Physical Geography and Geology of  Delaware County

 

The surface of the county is hilly with very little exception in its western part, but somewhat level in its eastern portion. Its drainage is by several small streams, called creeks, that flow in a southerly direction and empty into the Delaware River. These and their tributary branches make Delaware a well-watered county. Almost every country house is supplied from a never-failing spring of pure, soft water, and nearly all the fields of every farm have running streams through them.

The flowing of these creeks down a surface inclined to the Delaware River, which is the southeastern boundary of the county, gives an abundance of water-power, which is used for various manufacturing purposes. The rapid flow of these streams and their numerous branches have cut deeply into the surface of the land, making it beautifully diversified by wood-crowned hills and fertile valleys and hill-sides. No one who has ever seen the charming scenery of this part of our State can exclude from the recollection of it the well-tilled farms, with their tastefully-planned homes, capacious barns, fields of waving grain, and the herds of cows that supply milk and butter of the very best quality to the Philadelphia market. Here grow luxuriantly all the fruits, grains, grasses, and vegetables of the temperate zone. The declension of the surface of the land toward the south brings it near to a right angle with the rays of the sun, which has an effect on its temperature that is equivalent to being a degree or more farther south. The lower altitude of lands touching tide-water also favors the mildness of the climate as compared with higher surfaces. Grass is ready for pasturing about ten days earlier in the spring than on the higher and more horizontal lands of similar quality a few miles farther north. The river has a considerable influence on the temperature of that part of the county bordering immediately on it. In winter the air may be for a long time at a freezing temperature before the river has ice on it, for the reason that the whole depth of water must be very near to the freezing-point before its surface can become ice, though the surface of the ground will be frozen by a single night of coldness.

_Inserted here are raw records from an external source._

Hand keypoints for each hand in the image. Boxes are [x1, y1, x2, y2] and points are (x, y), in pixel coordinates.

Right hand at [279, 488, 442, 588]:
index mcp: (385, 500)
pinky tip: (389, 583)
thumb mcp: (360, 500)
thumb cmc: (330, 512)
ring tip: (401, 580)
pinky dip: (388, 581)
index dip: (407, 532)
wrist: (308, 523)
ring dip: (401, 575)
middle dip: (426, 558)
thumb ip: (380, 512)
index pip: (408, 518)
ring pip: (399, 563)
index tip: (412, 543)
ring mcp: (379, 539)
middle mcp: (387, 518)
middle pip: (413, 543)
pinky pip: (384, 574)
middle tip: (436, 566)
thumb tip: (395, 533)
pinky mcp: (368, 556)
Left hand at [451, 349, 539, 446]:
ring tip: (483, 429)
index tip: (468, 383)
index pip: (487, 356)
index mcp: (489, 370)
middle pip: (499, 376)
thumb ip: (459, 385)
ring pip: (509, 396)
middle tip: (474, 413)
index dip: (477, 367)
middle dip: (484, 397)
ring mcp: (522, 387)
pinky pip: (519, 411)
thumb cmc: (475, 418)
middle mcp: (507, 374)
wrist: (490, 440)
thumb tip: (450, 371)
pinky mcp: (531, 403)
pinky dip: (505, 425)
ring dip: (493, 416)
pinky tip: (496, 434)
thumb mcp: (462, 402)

Under such circumstances, and they occur every year, the two miles of width of water that is several degrees warmer than the general atmosphere has a very perceptible modifying influence. Fruits and flowers remain untouched by frost for several weeks after hard freezing has occurred in other parts of the county. In summer, evaporation keeps the river cooler than the surface of the land, which, becoming heated by the sun’s rays, radiates the heat into the air above it. The air expanding by the heat becomes lighter, and rises, and is replaced by the heavier air from the river, which flows with refreshing coolness and moisture over the parched land. These river breezes are of daily occurrence whenever the surface of the land is warm and dry, and their visits are delightfully acceptable.
The geology of the county is somewhat peculiar. Our rocks belong to the earliest formation known to geologists. They were formed by the first process of hardening, which occurred when the surface of the great red-hot drop of molten matter which now constitutes the earth had cooled to the hardening-point. Having been formed by cooling from a melted condition, they are crystalline in structure. It appears that they have not been submerged in the water of seas or lakes, where, if they had been, deposits of mud, sand, and gravel might have been washed upon them, to afterwards be hardened into rocks, but that since rocks have existed on the earth these have been a part of the dry land. They contain no traces of the remains of organic beings, such as are found in the stratified rocks that are formed under water.

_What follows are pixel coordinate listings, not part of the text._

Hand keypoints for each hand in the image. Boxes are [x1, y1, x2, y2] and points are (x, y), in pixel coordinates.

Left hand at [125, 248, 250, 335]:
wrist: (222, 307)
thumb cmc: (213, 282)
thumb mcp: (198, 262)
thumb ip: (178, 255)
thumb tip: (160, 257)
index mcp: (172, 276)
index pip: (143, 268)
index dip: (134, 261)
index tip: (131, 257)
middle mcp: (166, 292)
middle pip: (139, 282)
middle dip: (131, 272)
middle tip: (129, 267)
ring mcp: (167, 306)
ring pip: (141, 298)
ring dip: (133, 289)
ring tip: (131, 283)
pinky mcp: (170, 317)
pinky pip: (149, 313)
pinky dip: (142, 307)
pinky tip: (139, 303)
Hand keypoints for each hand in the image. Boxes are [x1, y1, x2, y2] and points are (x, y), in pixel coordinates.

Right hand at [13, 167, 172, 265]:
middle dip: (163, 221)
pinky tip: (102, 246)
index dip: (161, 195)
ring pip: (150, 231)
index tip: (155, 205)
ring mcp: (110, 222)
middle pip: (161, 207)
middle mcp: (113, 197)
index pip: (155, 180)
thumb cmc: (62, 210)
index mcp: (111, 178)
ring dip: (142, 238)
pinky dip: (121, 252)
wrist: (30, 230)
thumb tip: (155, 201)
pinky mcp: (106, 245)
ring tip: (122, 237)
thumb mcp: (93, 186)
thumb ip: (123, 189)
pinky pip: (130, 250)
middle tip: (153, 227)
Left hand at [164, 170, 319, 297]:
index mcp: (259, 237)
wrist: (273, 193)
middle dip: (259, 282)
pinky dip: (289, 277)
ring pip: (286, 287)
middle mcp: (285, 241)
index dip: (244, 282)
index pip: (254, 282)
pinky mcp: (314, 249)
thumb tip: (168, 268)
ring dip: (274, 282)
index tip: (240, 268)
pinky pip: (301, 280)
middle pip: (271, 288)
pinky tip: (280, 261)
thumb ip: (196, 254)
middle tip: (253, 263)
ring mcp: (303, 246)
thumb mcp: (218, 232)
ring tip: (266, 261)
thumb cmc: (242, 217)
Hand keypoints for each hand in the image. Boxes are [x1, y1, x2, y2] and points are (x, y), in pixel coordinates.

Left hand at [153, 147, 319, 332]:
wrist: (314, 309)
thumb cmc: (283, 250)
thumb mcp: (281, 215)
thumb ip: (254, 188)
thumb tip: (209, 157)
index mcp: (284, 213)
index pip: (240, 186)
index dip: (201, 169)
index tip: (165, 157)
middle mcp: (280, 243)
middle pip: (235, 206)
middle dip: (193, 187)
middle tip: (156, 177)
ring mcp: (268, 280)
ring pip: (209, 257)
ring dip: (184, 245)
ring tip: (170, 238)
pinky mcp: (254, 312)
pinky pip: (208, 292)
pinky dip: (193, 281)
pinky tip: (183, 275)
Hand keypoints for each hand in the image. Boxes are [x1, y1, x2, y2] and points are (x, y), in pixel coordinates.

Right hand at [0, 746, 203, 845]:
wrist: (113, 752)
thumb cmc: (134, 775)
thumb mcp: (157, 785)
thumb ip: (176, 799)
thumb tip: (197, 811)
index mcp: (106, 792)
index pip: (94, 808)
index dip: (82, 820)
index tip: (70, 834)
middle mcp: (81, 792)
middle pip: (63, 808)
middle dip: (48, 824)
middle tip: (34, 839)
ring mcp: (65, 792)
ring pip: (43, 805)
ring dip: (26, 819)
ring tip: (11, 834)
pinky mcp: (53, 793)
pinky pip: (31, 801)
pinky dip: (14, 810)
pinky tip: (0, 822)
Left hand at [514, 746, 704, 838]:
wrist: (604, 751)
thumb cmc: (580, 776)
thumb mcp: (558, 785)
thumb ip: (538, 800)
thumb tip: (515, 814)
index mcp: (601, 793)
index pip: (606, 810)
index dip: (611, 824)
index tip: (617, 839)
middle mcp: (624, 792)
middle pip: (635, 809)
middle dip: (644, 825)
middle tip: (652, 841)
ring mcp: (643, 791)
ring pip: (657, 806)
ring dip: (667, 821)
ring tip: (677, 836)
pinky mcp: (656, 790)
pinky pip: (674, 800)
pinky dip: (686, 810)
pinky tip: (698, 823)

In many parts of the county great fissures have opened, in the remote past, into which the liquid rock of the earth’s interior has been injected, forming what are known as dikes. Into these different kinds of rock have been forced, some being trap-rock and others serpentine. Coming from the earth’s interior, this liquid matter was intensely hot, and heated the rocks on both sides the dikes so much as to change their texture by semi-liquefying them, and thereby favoring a recrystallization into different forms.

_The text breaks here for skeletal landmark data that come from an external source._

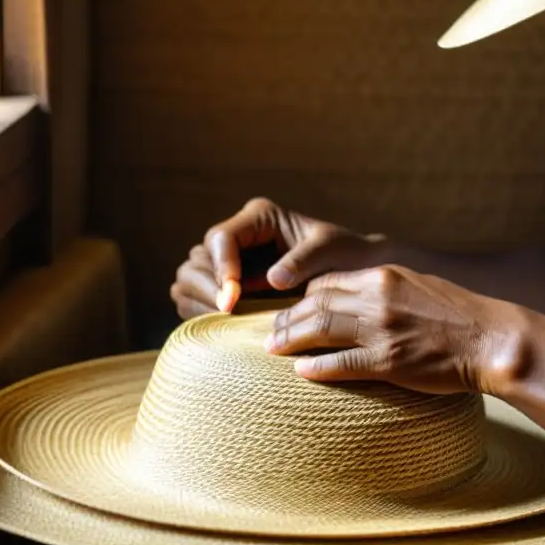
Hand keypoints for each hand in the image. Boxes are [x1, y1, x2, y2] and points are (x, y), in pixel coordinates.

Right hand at [169, 198, 381, 318]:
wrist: (354, 272)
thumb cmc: (345, 255)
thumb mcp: (330, 251)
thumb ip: (303, 260)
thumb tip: (273, 278)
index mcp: (259, 217)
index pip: (222, 238)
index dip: (222, 268)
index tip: (232, 298)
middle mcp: (239, 235)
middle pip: (198, 258)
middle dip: (206, 287)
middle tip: (226, 314)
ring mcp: (230, 260)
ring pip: (190, 277)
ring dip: (199, 301)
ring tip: (222, 321)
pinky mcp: (228, 285)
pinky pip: (197, 297)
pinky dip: (202, 312)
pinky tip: (222, 326)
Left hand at [264, 265, 524, 395]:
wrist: (493, 338)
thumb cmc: (461, 316)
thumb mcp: (420, 287)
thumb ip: (388, 290)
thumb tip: (358, 300)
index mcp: (386, 275)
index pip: (329, 280)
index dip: (303, 296)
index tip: (291, 309)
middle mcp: (379, 296)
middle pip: (317, 301)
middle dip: (289, 317)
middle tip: (271, 331)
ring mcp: (383, 329)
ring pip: (321, 328)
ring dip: (291, 339)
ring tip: (272, 349)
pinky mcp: (389, 360)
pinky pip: (342, 363)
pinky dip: (317, 367)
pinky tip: (301, 372)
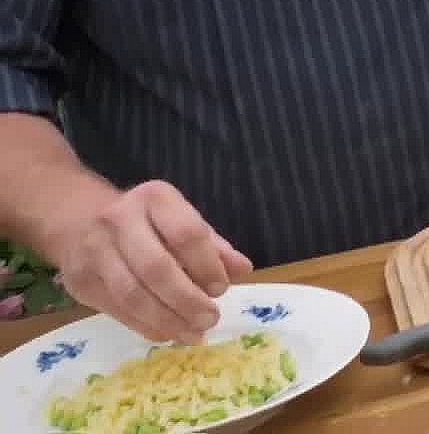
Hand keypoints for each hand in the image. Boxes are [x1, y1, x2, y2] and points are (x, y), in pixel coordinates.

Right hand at [48, 180, 251, 344]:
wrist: (80, 221)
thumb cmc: (148, 222)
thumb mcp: (183, 221)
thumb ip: (214, 246)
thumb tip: (243, 270)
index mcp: (155, 199)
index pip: (186, 234)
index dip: (207, 266)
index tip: (221, 290)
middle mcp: (119, 220)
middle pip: (156, 268)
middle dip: (187, 300)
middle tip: (210, 320)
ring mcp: (94, 251)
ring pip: (132, 294)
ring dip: (167, 320)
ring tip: (193, 334)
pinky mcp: (79, 281)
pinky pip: (116, 310)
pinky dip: (146, 326)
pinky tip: (168, 334)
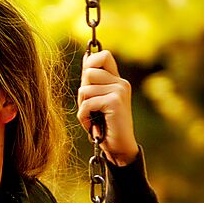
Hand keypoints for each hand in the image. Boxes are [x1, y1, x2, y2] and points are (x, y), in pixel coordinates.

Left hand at [77, 50, 139, 166]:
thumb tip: (86, 57)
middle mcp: (121, 82)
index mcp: (118, 80)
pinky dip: (84, 117)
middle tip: (90, 108)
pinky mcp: (115, 102)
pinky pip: (86, 104)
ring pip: (84, 89)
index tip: (87, 82)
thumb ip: (93, 81)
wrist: (119, 147)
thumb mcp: (98, 99)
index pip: (103, 55)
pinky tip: (93, 125)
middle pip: (87, 72)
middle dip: (82, 92)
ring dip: (82, 107)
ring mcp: (119, 91)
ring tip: (92, 118)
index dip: (90, 63)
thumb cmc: (105, 125)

Overlying the rocks of the country are deposits of gravel, sand, and clay. Some of these are results of the decomposition of the rocks themselves, but the greater part of them appear to have been brought from some other region, and the opinion is generally accepted that they were pushed from the country north of us by immense glaciers, that appear to have at one time covered all the northeastern parts of this country. The minerals of the county are very numerous. There are very few places in the whole country that offer such an extensive field for scientific research in this direction as the small county of Delaware.